Report how many lines below include the string "events". Please keep the reply to that number.

═════ Source material ═════

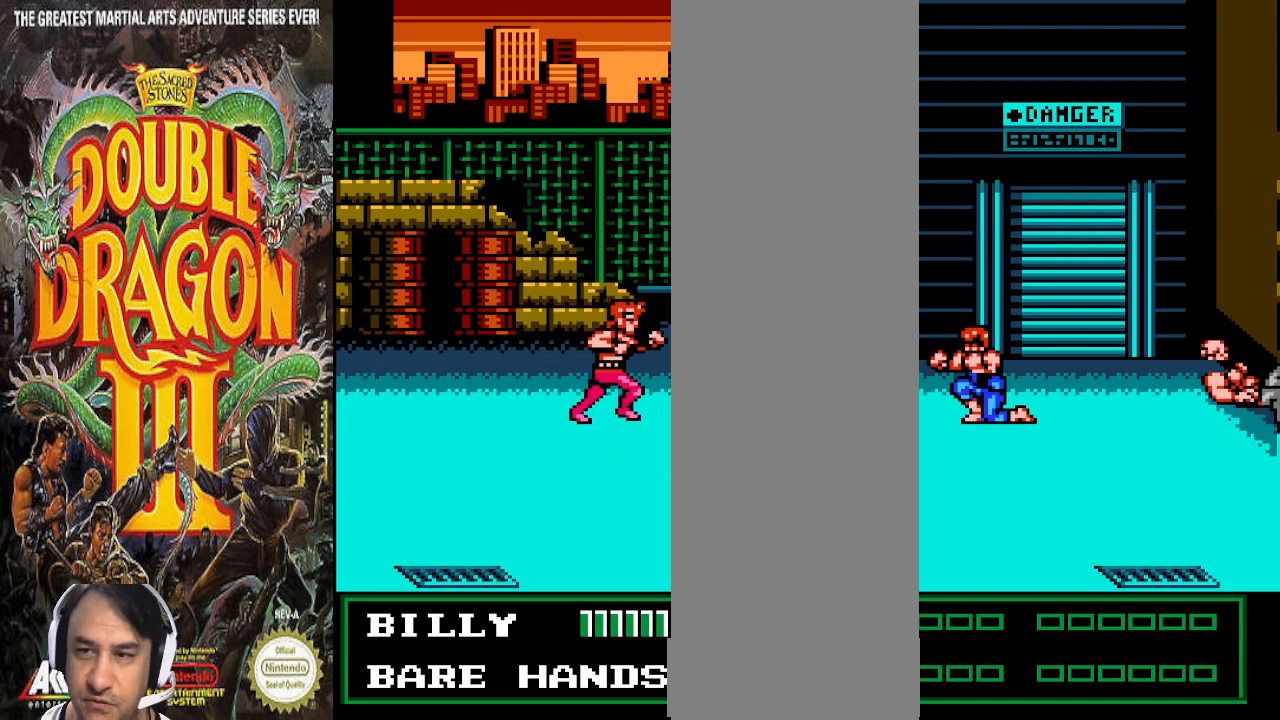
{"buttons": [], "events": []}
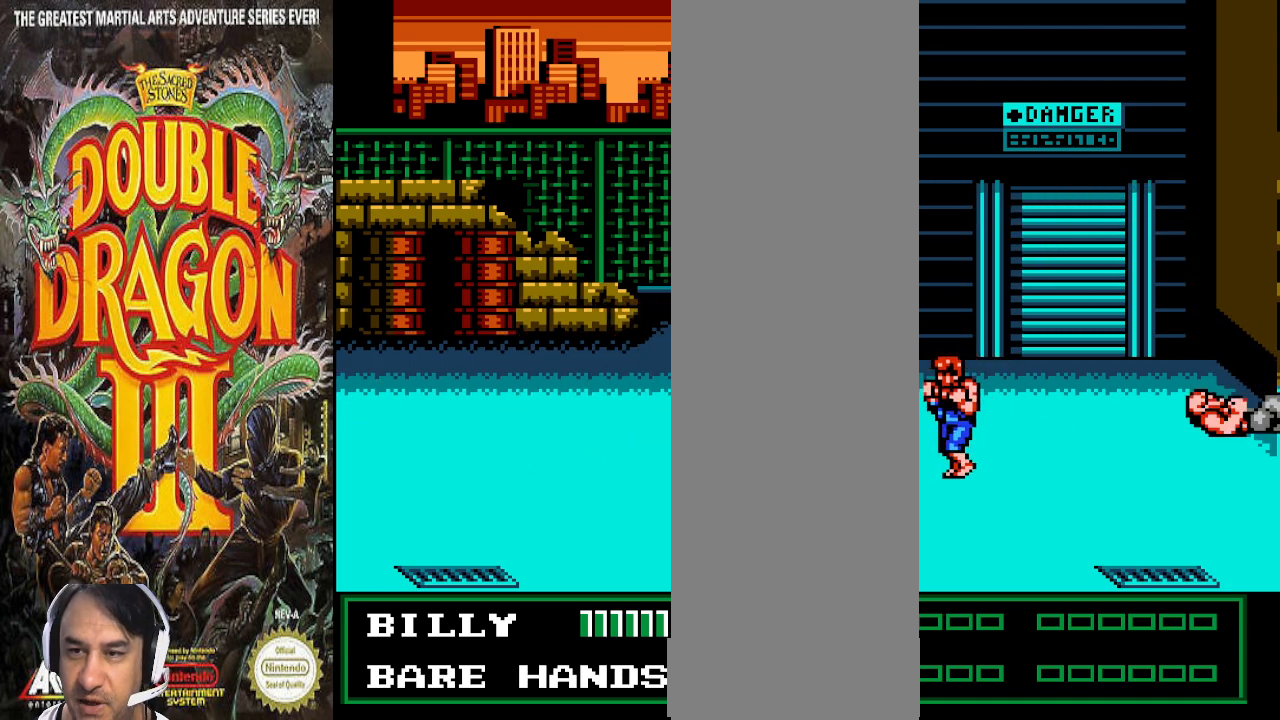
{"buttons": [], "events": [[33, "DPAD_LEFT", "down"], [200, "DPAD_LEFT", "up"]]}
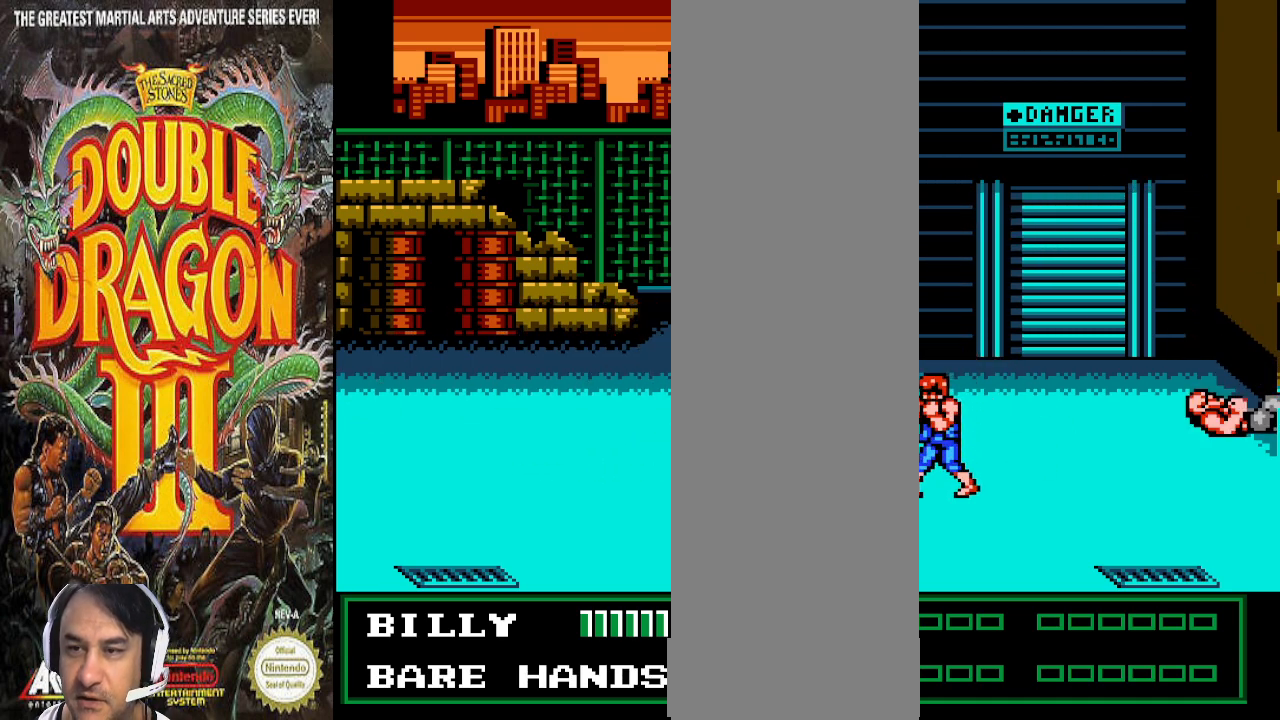
{"buttons": []}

═════

### Response area
2